According to New Hampshire Public Radio, Governor Sununu announced $24 million dollars to help address the state’s nursing shortage. The one-time investment will help expand nursing programs at schools across the state including Plymouth State University and the University of New Hampshire. There are currently 1300 open positions to be filled in the state, and the hope is that increasing the number of trained nurses will help fill these and future openings in the state.
Tens of thousands of Connecticut residents lack access to adequate healthcare, despite the state’s tremendous wealth and strong embrace of the federal Affordable Care Act, according to The Connecticut Mirror. While Connecticut once had a generous social safety net that elevated its poorest residents above their counterparts in most other states, it has since been eroded by massive budget deficits, which could get worse in the near future. Advocates worry that changes on the horizon could mean greater barriers to healthcare for many Connecticut residents – low-income individuals and families, those who rely on safety-net clinics for care, middle-class earners whose income has been squeezed by healthcare costs, and those with insurance plans that increasingly require them to pay more for care.
A study by the Health Care Cost Institute at the request of the New Jersey Health Care Quality Institute found that fewer people are being admitted to New Jersey hospitals in recent years, with improvements in medical care and a growth in less-costly outpatient options. However, according to NJSpotlight, with the price of inpatient care escalating by nearly 40 percent over four years, spending on this category continues to climb.
Defense attorneys for Sutter Health — Northern California’s largest health system which stands accused of abusing its market power and charging higher prices — have subpoenaed 50 other California hospitals to hand over pricing information the hospitals consider proprietary, such as the terms of their contracts with insurers, reports the San Francisco Chronicle. Sutter says it needs the information to show that its pricing and contracting practices are no different than that of other hospitals. But some rival hospitals argue that handing over confidential information to their competitor could allow Sutter to use it to its advantage later — for example, by undercutting the rates that other hospitals charge insurance companies for certain services.

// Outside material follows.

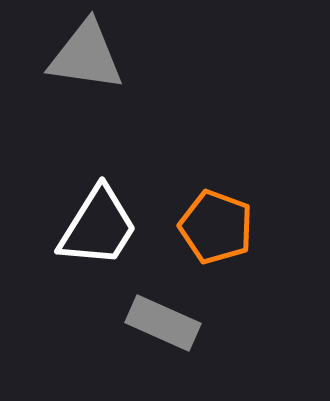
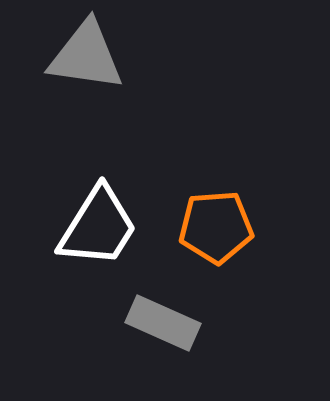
orange pentagon: rotated 24 degrees counterclockwise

A survey conducted Altarum’s Healthcare Value Hub for the Universal Health Care Foundation of Connecticut revealed that residents across the political spectrum want state laws that require healthcare pricing transparency and make it easier to navigate the complex system, reports Hartfordbusiness.com. The survey found that half of survey respondents had experienced healthcare affordability burdens in the previous 12 months. Of that group, four in five said they had delayed or skipped a doctor visit, medical procedure or test, cut pills in half or skipped doses, or had trouble accessing mental healthcare due to cost. Though lower-income households had the highest reported affordability burdens, 42 percent of households making more than the state's median income reported experiencing cost burdens. Respondents supported a number of steps to remedy affordability problems, such as showing patients a "fair cost" for specific procedures, requiring medical providers and insurers to give up-front cost estimates and giving the state Attorney General the authority to prevent price gouging on prescription drugs.